「ごちゃまぜ」が合言葉
一見すると不思議にも思えるビールや牧場、農場との組み合わせは過疎化が進む能登地域で障害者の生活場所と働き口の不足を同時に解消するのがねらいだ。能登半島は酒や醤油、味噌など発酵、醸造の文化が息づいており、ピザやビーフカレーなど地元食材を生かした多国籍料理は地元の生活にもうるおいを与えることができる。観光振興や雇用創出などさまざまなメリットを生み出す先進的な取り組みである。
「ごちゃまぜ」は佛子園各施設での合言葉だ。障害の有無に関わらず、たがいに個性を認めながらともに働くことを目指している。近年ではどんな人でも社会の構成員として支え合っていくべきとする「ソーシャルインクルージョン(社会的包摂)」の考え方も主流になってきた。佛子園の「ごちゃまぜ」はまさにこの社会的包摂を先取りした発想だったと言えるだろう。
施設内で働く上で大切にしているのは、人を好きになることと、挑戦を恐れないことだ。
日本海倶楽部では単なる支援にとどまらず地域で生活する上での基盤づくりを重視しており、福祉の専門家だけでなく、地域に貢献したいとの思いで就職する従業員も多い。竹中さんも前職はホテルの営業。さまざまな仕事をこなしたが妻の妊娠を機に退職。営業で培った経験を買われて2000年に日本海倶楽部に加わった。福祉施設はまったくの未経験だったが、施設内で障害者と関わっていくうちに、社会福祉に携わるようになったという。研修やジョブローテーションによりさまざまな経験を積むことができるのも特徴。最近では県外出身の人も増えているという。
誰が相手でも必要な技術だった
そんな移住者のひとりが施設内で支援員の奥村さんだ。大学で地域について学んでいくなかで、日本海倶楽部のことを知った。
「入所者を支援しながら、地域のコミュニティづくりにも取り組めることが魅力的でした。バックグラウンドの異なる多様な人たちが共に暮らす場をつくりたいという想いがあったんです」
理想を胸に飛び込んだ日本海倶楽部だったが、奥村さんにとって福祉は全くの専門外で「想像もできない世界」だったという。

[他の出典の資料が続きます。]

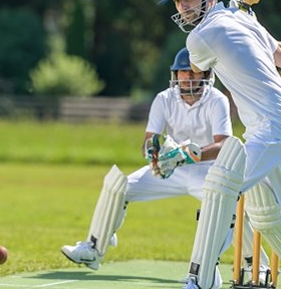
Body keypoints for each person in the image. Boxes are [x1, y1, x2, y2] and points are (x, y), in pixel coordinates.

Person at [61, 47, 266, 283]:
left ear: (206, 75)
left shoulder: (216, 100)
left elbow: (223, 145)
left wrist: (189, 155)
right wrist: (154, 154)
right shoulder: (164, 99)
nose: (188, 76)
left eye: (194, 71)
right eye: (183, 72)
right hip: (171, 169)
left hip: (205, 171)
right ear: (175, 74)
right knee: (119, 185)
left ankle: (255, 266)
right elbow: (149, 139)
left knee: (229, 204)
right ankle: (93, 248)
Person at [158, 0, 281, 289]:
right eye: (178, 2)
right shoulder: (242, 20)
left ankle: (198, 280)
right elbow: (279, 54)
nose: (183, 8)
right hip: (266, 128)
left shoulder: (200, 37)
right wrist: (246, 19)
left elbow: (198, 65)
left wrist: (240, 18)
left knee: (219, 189)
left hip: (272, 128)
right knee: (268, 216)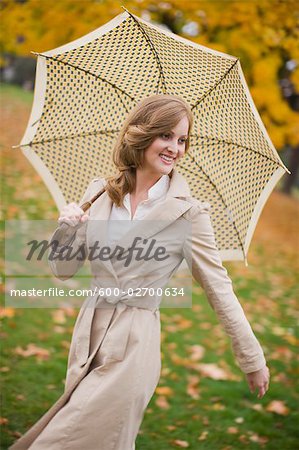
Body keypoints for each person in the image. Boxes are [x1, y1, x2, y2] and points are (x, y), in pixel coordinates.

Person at [10, 94, 270, 450]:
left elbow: (219, 288)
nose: (176, 148)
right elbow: (63, 269)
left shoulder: (189, 214)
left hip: (135, 345)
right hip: (89, 336)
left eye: (182, 140)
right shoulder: (100, 192)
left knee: (61, 440)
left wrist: (252, 358)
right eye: (167, 136)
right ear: (142, 135)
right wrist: (68, 229)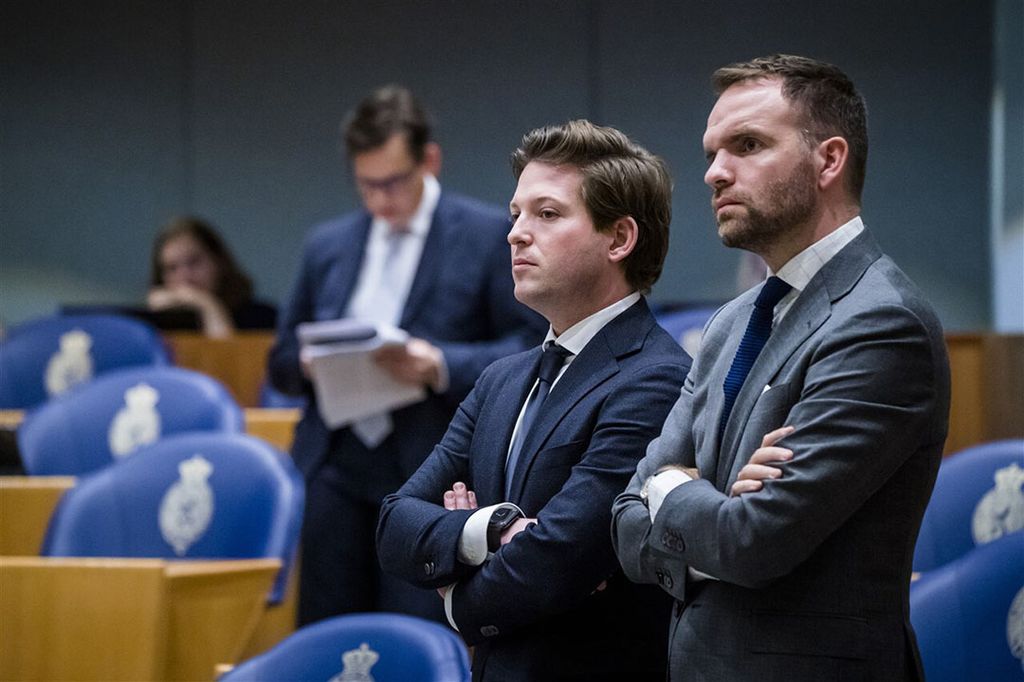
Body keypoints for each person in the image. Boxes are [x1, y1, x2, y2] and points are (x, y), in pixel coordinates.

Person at [612, 54, 951, 681]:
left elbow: (753, 540)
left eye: (747, 145)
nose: (715, 172)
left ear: (828, 159)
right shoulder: (731, 322)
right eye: (712, 152)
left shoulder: (881, 324)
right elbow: (623, 523)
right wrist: (701, 501)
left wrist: (670, 488)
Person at [377, 120, 692, 681]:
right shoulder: (501, 377)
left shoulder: (656, 378)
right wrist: (491, 532)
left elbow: (562, 558)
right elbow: (395, 523)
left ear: (619, 238)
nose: (516, 234)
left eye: (547, 214)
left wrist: (456, 599)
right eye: (516, 214)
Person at [267, 85, 545, 626]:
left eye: (393, 181)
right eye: (367, 184)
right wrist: (308, 363)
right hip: (335, 464)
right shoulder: (329, 244)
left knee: (415, 631)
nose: (380, 200)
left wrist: (438, 364)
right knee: (327, 631)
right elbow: (278, 359)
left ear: (429, 160)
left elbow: (529, 349)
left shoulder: (490, 234)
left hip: (432, 462)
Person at [148, 216, 277, 336]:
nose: (185, 276)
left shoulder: (262, 317)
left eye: (194, 262)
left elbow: (230, 357)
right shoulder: (154, 325)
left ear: (218, 261)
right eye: (172, 268)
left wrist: (207, 305)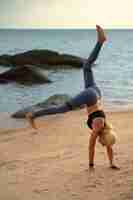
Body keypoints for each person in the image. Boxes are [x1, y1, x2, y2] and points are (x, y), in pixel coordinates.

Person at [26, 25, 119, 169]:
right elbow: (91, 147)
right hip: (91, 97)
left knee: (86, 65)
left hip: (95, 92)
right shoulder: (98, 129)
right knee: (61, 109)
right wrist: (91, 165)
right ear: (103, 138)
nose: (103, 144)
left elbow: (109, 147)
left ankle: (101, 41)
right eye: (104, 143)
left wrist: (112, 163)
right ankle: (33, 115)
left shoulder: (105, 127)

「でも新任研修で福祉のことをたくさん学べるし、先輩の指導も的確で未経験者でも安心してスタートできました。同僚の支援員も異業種からの転職は多いです」と教えてくれた。
障害者支援の業務を行う中で、新たな発見もあった。「障害者とひとまとめにしがちですが、本当にいろいろなタイプの人がいるのだなと感じました。認知や行動もさまざまなので『この人にはどんな伝え方をしたらよいだろうか』と対応を考えることになります。でもそれって誰が相手でも必要な技術だと思うんです」
現場を通じて相手の能力や行動に応じたコミュニケーションの必要性に気付いたという奥村さん。レストランで入所者と一緒に働きながらの就労支援は得難い経験だと笑顔で話した。
新たなコミュニティづくりへ
日本海倶楽部が取り組む福祉は、障害者にとどまらない。たとえば能登町でも、成人病にかかる人が多く見受けられる。地域課題に取り組む竹中さんには放っておけない問題だ。
「既に白山市や輪島市などで経営母体の佛子園が取り組んでいる地域密着型のスポーツジムを町内につくり住民と障害者が支え合いながら健康づくりをするプロジェクトをスタートさせました」。
奥村さんもプロジェクトメンバーのひとりだ。「今以上に地域の人と関わる場所にして、多くの人に活動を知ってもらえたらなと思っています」活動を通じて地元の理解や協力関係を深めたいと意気込んでいる。
地元に根ざした活動を通じて障害者の働き口を提供し、コミュニティづくりに取り組む日本海倶楽部。「支援しているようにみえて、実は自分たちの居場所も作っているんです」という竹中さんの言葉が印象的だった。